Using the information:
1. In the book-of-the-week review, who narrates the audiobook the reviewer listened to?
2. In the book-of-the-week review, name everyone listed in the sentence that begins "For her, her family."
3. In the book-of-the-week review, rewrite the passage that opens with the words "Book of the" and closes with "her parents think?", changing "essays" to "reflections".

** Excerpt provided follows **

Book of the Week for March 22 – March 28
Why it’s interesting:
I had a love/hate relationship with this book while I was listening to it. Lena Dunham herself narrates it, which I’m a big fan of, and I so greatly admire her willingness and ability to put herself out there. These are VERY honest essays, sometimes, to my cultured midwestern brain, too honest. Like, too much information. And I kept thinking What do her parents think?
The stuff she writes about (a lot of it is sex…like, a lot…) is stuff that I wouldn’t find offensive if it was fiction. And it’s not so much that I find it offensive, it just makes me uncomfortable. For her, her family, her friends, etc., which is all kind of stupid. It’s not up to me to decide what she should be comfortable with sharing. (The following epiphany came to me while I was lost in the dog park:) Maybe the boundaries I’ve drawn for how much to share (and the reason I don’t write personal essays or poetry) are stupid and arbitrary. I’ve started to consider how I could branch out and do some more of this type of writing. I don’t foresee myself getting over the terror, but maybe I could use a pen name. Maybe just writing more personal essays and poetry in a journal would be the way to go. I’m not sure. But I’m really glad I read this book (and I’m currently listening to Amanda Palmer’s The Art of Asking, and getting the SAME message) because I have definitely arbitrarily decided to close off a part of myself, and its good, if terrifying, to think of opening myself up more.

** End of Excerpt provided **
** Given data follows **

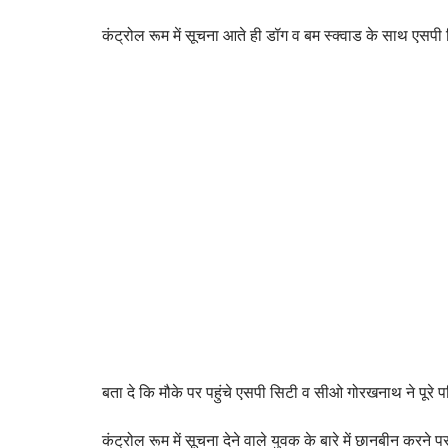
कंट्रोल रूम में सूचना आते ही डॉग व बम स्क्वाड के साथ एसप
बता दे कि मौके पर पहुंचे एसपी सिटी व सीओ गोरखनाथ ने पूर
कंट्रोल रूम में सूचना देने वाले युवक के बारे में छानबीन करन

** End of Given data **

Answers:
1. Lena Dunham narrates it herself.

2. Lena Dunham herself, her family, and her friends.

3.
Book of the Week for March 22 – March 28
Why it’s interesting:
I had a love/hate relationship with this book while I was listening to it. Lena Dunham herself narrates it, which I’m a big fan of, and I so greatly admire her willingness and ability to put herself out there. These are VERY honest reflections, sometimes, to my cultured midwestern brain, too honest. Like, too much information. And I kept thinking What do her parents think?